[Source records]
▬▬▬▬▬▬

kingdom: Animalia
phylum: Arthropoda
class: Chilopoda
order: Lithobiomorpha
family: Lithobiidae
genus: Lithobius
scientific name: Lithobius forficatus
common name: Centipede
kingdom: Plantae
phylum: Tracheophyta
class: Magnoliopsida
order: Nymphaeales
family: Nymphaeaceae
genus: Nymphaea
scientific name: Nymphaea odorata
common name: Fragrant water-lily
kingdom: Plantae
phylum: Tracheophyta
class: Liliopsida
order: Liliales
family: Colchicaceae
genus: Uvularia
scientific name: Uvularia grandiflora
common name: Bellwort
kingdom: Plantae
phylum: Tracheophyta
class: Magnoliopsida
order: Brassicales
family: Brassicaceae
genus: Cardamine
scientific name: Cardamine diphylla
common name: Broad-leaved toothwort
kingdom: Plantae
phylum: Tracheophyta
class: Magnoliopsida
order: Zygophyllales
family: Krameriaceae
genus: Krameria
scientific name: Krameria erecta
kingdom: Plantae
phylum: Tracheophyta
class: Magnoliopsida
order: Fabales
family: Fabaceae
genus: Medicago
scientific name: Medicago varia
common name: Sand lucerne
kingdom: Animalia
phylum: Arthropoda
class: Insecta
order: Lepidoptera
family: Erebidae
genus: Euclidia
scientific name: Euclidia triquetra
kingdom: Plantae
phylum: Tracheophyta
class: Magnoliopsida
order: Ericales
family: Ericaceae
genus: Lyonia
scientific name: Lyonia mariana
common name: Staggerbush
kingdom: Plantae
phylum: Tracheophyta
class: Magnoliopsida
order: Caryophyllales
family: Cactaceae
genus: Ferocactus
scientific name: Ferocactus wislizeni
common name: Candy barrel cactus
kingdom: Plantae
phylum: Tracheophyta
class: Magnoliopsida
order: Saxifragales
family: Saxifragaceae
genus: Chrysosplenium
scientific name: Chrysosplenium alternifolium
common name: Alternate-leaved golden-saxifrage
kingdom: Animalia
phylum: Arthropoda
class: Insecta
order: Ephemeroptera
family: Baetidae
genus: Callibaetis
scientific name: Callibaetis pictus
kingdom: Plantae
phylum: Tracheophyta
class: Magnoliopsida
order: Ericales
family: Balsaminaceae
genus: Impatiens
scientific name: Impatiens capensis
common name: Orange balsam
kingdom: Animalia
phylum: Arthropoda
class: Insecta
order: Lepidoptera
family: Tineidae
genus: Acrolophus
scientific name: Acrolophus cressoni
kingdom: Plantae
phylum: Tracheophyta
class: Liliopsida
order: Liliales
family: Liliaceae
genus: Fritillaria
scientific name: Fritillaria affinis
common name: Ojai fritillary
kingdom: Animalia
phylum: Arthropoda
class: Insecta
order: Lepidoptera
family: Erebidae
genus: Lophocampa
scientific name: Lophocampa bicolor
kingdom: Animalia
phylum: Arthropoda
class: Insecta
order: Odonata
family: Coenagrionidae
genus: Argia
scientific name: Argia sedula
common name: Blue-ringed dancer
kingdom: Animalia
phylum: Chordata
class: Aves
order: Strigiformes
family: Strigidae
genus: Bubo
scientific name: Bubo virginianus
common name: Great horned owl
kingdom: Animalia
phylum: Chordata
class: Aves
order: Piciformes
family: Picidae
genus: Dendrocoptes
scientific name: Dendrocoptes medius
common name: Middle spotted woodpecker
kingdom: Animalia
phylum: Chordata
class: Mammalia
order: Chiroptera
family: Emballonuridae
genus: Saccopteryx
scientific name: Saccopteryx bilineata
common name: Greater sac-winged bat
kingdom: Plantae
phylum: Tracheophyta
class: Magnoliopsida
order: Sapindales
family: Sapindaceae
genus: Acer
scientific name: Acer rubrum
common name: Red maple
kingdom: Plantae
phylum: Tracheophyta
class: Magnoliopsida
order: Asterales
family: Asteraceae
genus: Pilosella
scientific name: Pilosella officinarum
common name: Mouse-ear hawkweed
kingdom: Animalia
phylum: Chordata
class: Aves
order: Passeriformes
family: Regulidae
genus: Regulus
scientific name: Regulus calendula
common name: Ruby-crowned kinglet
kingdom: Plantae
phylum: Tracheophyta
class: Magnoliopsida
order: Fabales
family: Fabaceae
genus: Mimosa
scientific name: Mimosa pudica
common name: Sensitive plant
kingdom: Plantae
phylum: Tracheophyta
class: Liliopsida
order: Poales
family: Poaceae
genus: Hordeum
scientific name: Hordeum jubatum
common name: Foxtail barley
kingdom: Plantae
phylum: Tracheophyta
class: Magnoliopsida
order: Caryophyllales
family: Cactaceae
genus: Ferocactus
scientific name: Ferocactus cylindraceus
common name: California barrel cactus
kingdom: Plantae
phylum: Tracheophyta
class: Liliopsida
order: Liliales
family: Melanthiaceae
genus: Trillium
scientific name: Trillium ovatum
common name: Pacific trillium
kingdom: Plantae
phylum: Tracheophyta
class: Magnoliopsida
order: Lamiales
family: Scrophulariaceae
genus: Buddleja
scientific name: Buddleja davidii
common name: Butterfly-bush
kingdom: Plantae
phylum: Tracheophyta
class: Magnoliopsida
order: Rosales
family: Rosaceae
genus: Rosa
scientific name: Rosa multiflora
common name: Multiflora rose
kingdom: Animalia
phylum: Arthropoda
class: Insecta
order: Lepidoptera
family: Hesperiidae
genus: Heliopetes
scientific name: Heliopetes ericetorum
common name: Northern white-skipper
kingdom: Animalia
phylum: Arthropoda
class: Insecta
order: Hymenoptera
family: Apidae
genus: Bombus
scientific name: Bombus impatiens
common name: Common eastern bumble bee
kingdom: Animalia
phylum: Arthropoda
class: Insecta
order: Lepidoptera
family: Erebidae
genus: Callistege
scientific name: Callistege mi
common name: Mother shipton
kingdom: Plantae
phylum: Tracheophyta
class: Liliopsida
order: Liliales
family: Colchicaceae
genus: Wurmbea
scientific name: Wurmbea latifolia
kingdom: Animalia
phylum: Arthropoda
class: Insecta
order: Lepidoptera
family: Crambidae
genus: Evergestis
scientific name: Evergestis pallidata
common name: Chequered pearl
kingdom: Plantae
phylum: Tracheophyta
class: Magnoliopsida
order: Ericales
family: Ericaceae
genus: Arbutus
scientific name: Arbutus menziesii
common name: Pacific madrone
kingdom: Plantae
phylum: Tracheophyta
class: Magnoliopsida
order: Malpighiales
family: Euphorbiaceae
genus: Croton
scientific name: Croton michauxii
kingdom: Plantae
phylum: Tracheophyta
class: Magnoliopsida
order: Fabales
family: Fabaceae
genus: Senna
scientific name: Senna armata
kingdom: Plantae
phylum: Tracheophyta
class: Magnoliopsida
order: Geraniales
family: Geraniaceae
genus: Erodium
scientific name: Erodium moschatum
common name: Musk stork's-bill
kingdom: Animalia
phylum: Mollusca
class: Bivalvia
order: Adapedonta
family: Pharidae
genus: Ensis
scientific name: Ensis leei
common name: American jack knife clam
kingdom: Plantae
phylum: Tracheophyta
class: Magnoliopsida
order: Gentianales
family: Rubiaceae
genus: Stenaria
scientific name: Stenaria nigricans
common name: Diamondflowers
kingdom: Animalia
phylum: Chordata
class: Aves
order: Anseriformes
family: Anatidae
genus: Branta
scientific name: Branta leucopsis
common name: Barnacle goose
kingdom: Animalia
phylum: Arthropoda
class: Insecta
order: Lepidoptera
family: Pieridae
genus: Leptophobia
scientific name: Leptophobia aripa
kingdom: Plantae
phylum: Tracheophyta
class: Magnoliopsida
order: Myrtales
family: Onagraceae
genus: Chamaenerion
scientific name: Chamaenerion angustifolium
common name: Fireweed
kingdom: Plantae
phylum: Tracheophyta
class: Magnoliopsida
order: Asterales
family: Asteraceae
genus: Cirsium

▬▬▬▬▬▬

> [Your task]
In the rows above, rewrite the lines from the one containing "genus: Callibaetis" through the one containing "genus: Regulus", changing "common name" to "vernacular name" everywhere it appears and leaving all else as it is. Give only those lines.

> [Problem solution]
genus: Callibaetis
scientific name: Callibaetis pictus
kingdom: Plantae
phylum: Tracheophyta
class: Magnoliopsida
order: Ericales
family: Balsaminaceae
genus: Impatiens
scientific name: Impatiens capensis
vernacular name: Orange balsam
kingdom: Animalia
phylum: Arthropoda
class: Insecta
order: Lepidoptera
family: Tineidae
genus: Acrolophus
scientific name: Acrolophus cressoni
kingdom: Plantae
phylum: Tracheophyta
class: Liliopsida
order: Liliales
family: Liliaceae
genus: Fritillaria
scientific name: Fritillaria affinis
vernacular name: Ojai fritillary
kingdom: Animalia
phylum: Arthropoda
class: Insecta
order: Lepidoptera
family: Erebidae
genus: Lophocampa
scientific name: Lophocampa bicolor
kingdom: Animalia
phylum: Arthropoda
class: Insecta
order: Odonata
family: Coenagrionidae
genus: Argia
scientific name: Argia sedula
vernacular name: Blue-ringed dancer
kingdom: Animalia
phylum: Chordata
class: Aves
order: Strigiformes
family: Strigidae
genus: Bubo
scientific name: Bubo virginianus
vernacular name: Great horned owl
kingdom: Animalia
phylum: Chordata
class: Aves
order: Piciformes
family: Picidae
genus: Dendrocoptes
scientific name: Dendrocoptes medius
vernacular name: Middle spotted woodpecker
kingdom: Animalia
phylum: Chordata
class: Mammalia
order: Chiroptera
family: Emballonuridae
genus: Saccopteryx
scientific name: Saccopteryx bilineata
vernacular name: Greater sac-winged bat
kingdom: Plantae
phylum: Tracheophyta
class: Magnoliopsida
order: Sapindales
family: Sapindaceae
genus: Acer
scientific name: Acer rubrum
vernacular name: Red maple
kingdom: Plantae
phylum: Tracheophyta
class: Magnoliopsida
order: Asterales
family: Asteraceae
genus: Pilosella
scientific name: Pilosella officinarum
vernacular name: Mouse-ear hawkweed
kingdom: Animalia
phylum: Chordata
class: Aves
order: Passeriformes
family: Regulidae
genus: Regulus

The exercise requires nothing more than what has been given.